Sanat, politika, spor ya da cemiyet hayatından tanınmış bir kişi vefat ettiğinde, "... dünyasından bir yıldız kaydı" başlığını Türk basınında sıkça görmüşüzdür. Belki de bu manşeti gerektiği şekilde hak eden ender insanlardan biriydi; Muhammed Ali. Sporcu kimliğinin, bokstaki büyük başarısının yanı sıra Müslüman kimliği, ABD gibi geçmişte farklı tenli insanlara karşı sicili pek parlak olmayan bir ülkede siyahi oluşu, politik duruşu ve daha birçok özelliği Muhammed Ali'yi "yıldız" yapmaya fazlasıyla yetiyordu.
"Kelebek gibi uçarım, arı gibi sokarım" dediğinde sadece boks sporunda bir efsane olarak kalmayacak, "Vietnamlılar bana bir şey yapmadı ki, onlarla savaşayım" diyerek, belki de yaşadığı dönemin en radikal çıkışlarından birine imza atarak, ezilen halkların gönlünde kolay kolay yıkılmayacak bir tahtın sahibi olacaktı. Cassius Marcellus Clay Jr. olan adını Müslümanlığı seçtikten sonra Muhammed Ali olarak değiştirmesi ise hayatları boyunca boksa ilgi duymayan hatta bu spora soğuk bakan dünya Müslümanlarına sabahlara kadar boks maçı izletecekti.

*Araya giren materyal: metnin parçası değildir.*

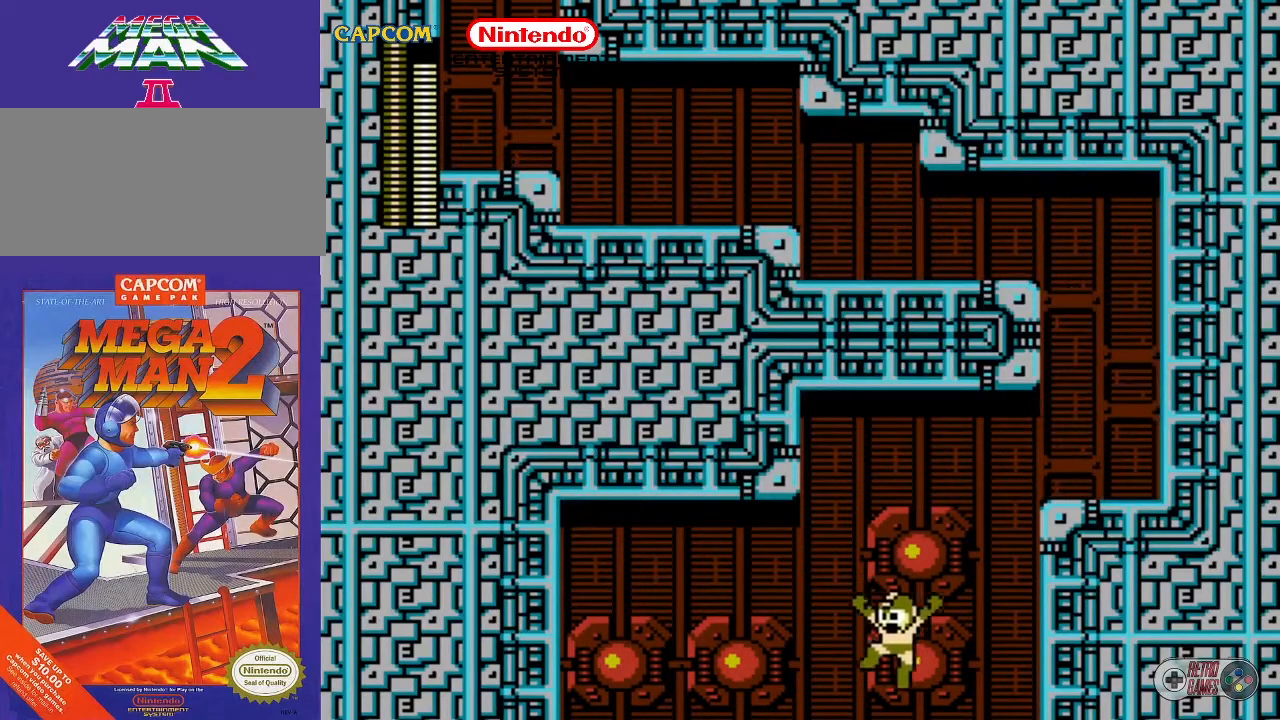
{"buttons": ["DPAD_LEFT"], "events": []}
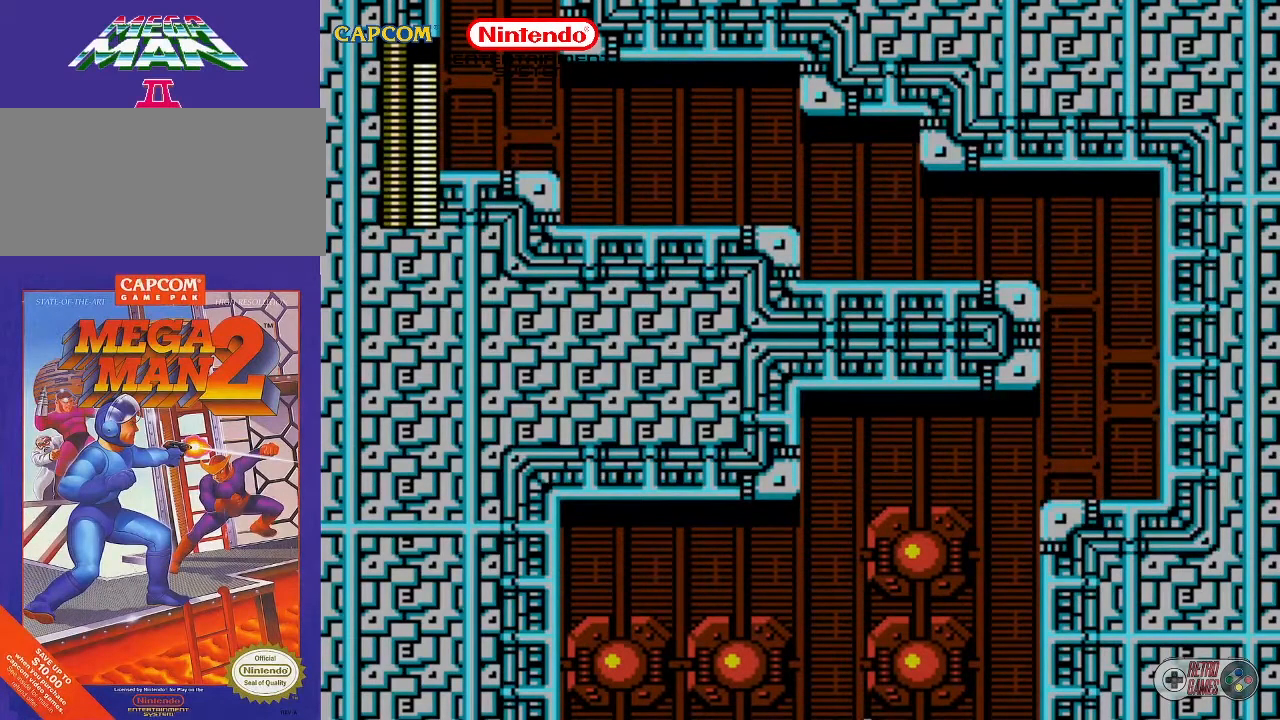
{"buttons": ["DPAD_LEFT"], "events": []}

Sporcu kimliğinden sıyrılarak popülaritesini bu kadar arttıran,
farklı birçok milletten ve ırktan kendine hayran kitlesi kazandıran
dünyada ender kişilerden biri olmuştu Muhammed Ali. İşte bu nedenle
gerçek bir "yıldız" olarak tanımlanmayı sonuna kadar hak
ediyordu.
Ama o diğer yıldızlardan da farklı olmalıydı... Hollywood
Bulvarındaki ünlü Şöhretler Kaldırımında toplam 2 bin 582 dünyaca
ünlü isme ait yıldız bulunur. Bu isimler arasında Muhammed Ali de
vardır. Ancak bir farkla; 2 bin 582 yıldız arasında sadece Muhammed
Ali'nin ismi kaldırımda değil, yerden yukarıda, duvarda asılıdır.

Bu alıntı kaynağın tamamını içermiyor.